Fagioli et Rossini triomphent au Théâtre des Champs-Élysées
Le répertoire de ce récital est celui d'une mezzo-soprano ou de contralto colorature, dans des rôles travestis. C’est la solution transitoire adoptée par Rossini (et quelques belcantistes des débuts), entre la période, presque révolue en ce début de 19ème siècle, où les castrats tenaient les rôles de primo uomo (le jeune héros amoureux) et celle, qui se profile alors, où les ténors s’en empareront pour ne plus les lâcher. Ces airs requièrent du corps, de la présence et de la bravoure vocale. Franco Fagioli n’en est pas dépourvu ! Il assume avec vigueur, vaillance et poésie aussi, ces scènes constituées toujours de longs récits chargés de diverses passions et d’airs virtuoses. Il les assume sans ostentation avec une belle prestance scénique, mettant au service du caractère des personnages l’exécution maîtrisée des coloratures (sans les incessants mouvements parasites du corps qui, chez bien d’autres dans ce répertoire, viennent amoindrir la portée de la performance vocale).
Les récits ariosi (récits accompagnés par l’orchestre) sont tous très convaincants, incarnés, tant du point de vue de la caractérisation (le héros, guerrier le plus souvent, est toujours bien campé) que des passions qui se déploient. Doté d’une belle prestance physique, avec sobriété, l'interprète sait chaque fois contribuer à une incarnation et une présence efficaces. Les airs sont exécutés avec maestria, dans un engagement du corps qui n’est pas seulement celui de l’effort déployé, mais celui du héros dans toute sa puissance. Un petit bémol, tout de même, qui tient dans une petite faiblesse du medium de la voix, particulièrement sollicité dans ces airs, lors du crescendo accelerando systématique qui caractérise la strette finale (partie d'accélération et de resserrement à la fin d'un air), juste avant les cadences brillantes conclusives : dans ces moments la voix est quasiment toujours couverte par l’orchestre pour triompher ensuite dans les graves parfaitement poitrinés, et les aigus sonores voire guerriers de la cadence finale (ce qui pourrait rendre délicate, peut-être, une production scénique).
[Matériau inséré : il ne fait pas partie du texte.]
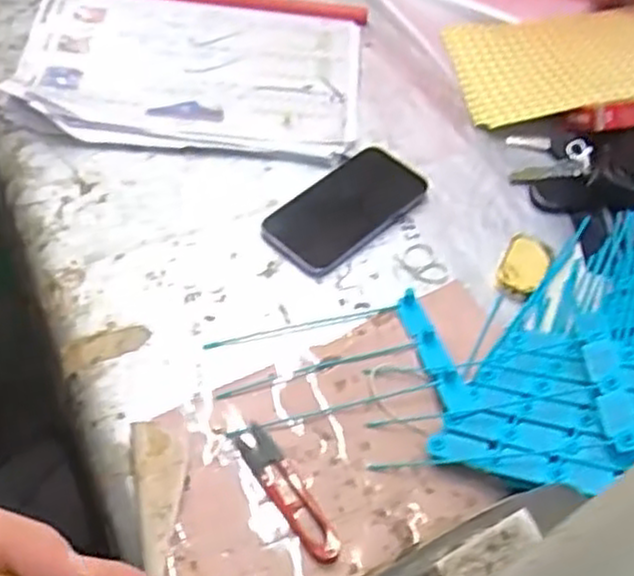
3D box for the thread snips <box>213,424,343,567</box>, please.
[{"bbox_3d":[-0.021,0.125,0.472,0.023,0.009,0.108,-28,59,-25],"label":"thread snips"}]

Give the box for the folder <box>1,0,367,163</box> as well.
[{"bbox_3d":[-0.120,-0.227,0.725,0.313,0.017,0.248,5,51,-2],"label":"folder"}]

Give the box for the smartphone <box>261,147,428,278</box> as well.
[{"bbox_3d":[0.027,-0.068,0.632,0.071,0.005,0.150,38,57,22],"label":"smartphone"}]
Un autre petit maniérisme a consisté à produire, sur des notes tenues lors des récits, de jolis et longs trilles, peu utiles quant à l’incarnation rhétorique déployée là, cédant alors sans doute au plaisir de produire de la belle voix. Mais rien de tout cela n’entache une prestation époustouflante et un sacré tour de force : dans un opéra, on chante au maximum deux airs comme ceux-là, il en a chanté 6 dans ce concert de 1h50, si l’on rajoute le « bis » flamboyant qu’il a offert au public !
Franco Fagioli (© Thibault Stipal / Naïve)
L’orchestre a pour sa part donné tout seul, hormis des ouvertures de Rossini (Demetrio e Polibio et Semiramide), une jolie série de variations pour clarinette (exécutées avec brio par Spiros Mourikis) ainsi qu’une curiosité : une Sinfonia, tirée d’une cantate, Ulisse agli Elisi, et composée par Nikolaos Mantsaros (1795 – 1872), premier « compositeur d’importance que la Grèce moderne ait connu », selon le programme. Il s'agissait de la première « pièce de musique symphonique composée pour un orchestre à corde par un musicien grec ». L’Armonia Atenea, a été à la hauteur du spectacle dans une musique qui n’est pas son cœur de répertoire et qui demande à la fois de la chair et de l’esprit. Cela doit pétiller de part en part et nous ravir dans les crescendi qui concluent ces grands airs de bravoure ! Un léger bémol concernant les solistes des bois (basson et hautbois, un peu faibles dans les parties solistes acrobatiques…), n’a pas gommé l’impression générale d’une phalange efficace, capable de poésie et d’exaltation. Le public, après avoir ponctué ces prestations d’applaudissements nourris, a offert un triomphe (mains, voix et pieds) bien mérité !
Cela est d'autant plus remarquable que Franco Fagioli ne possède pas à proprement parler la voix de destination de ces œuvres. Il est contre-ténor (countertenor). C’est-à-dire, historiquement, une voix qui, en Angleterre par exemple, assurait les parties d’alto dans les polyphonies spirituelles. Et si quelques solistes ont émergé (chez Purcell et plus rarement chez Haendel), ce n’était pas une voix de soliste et encore moins une voix destinée à la scène.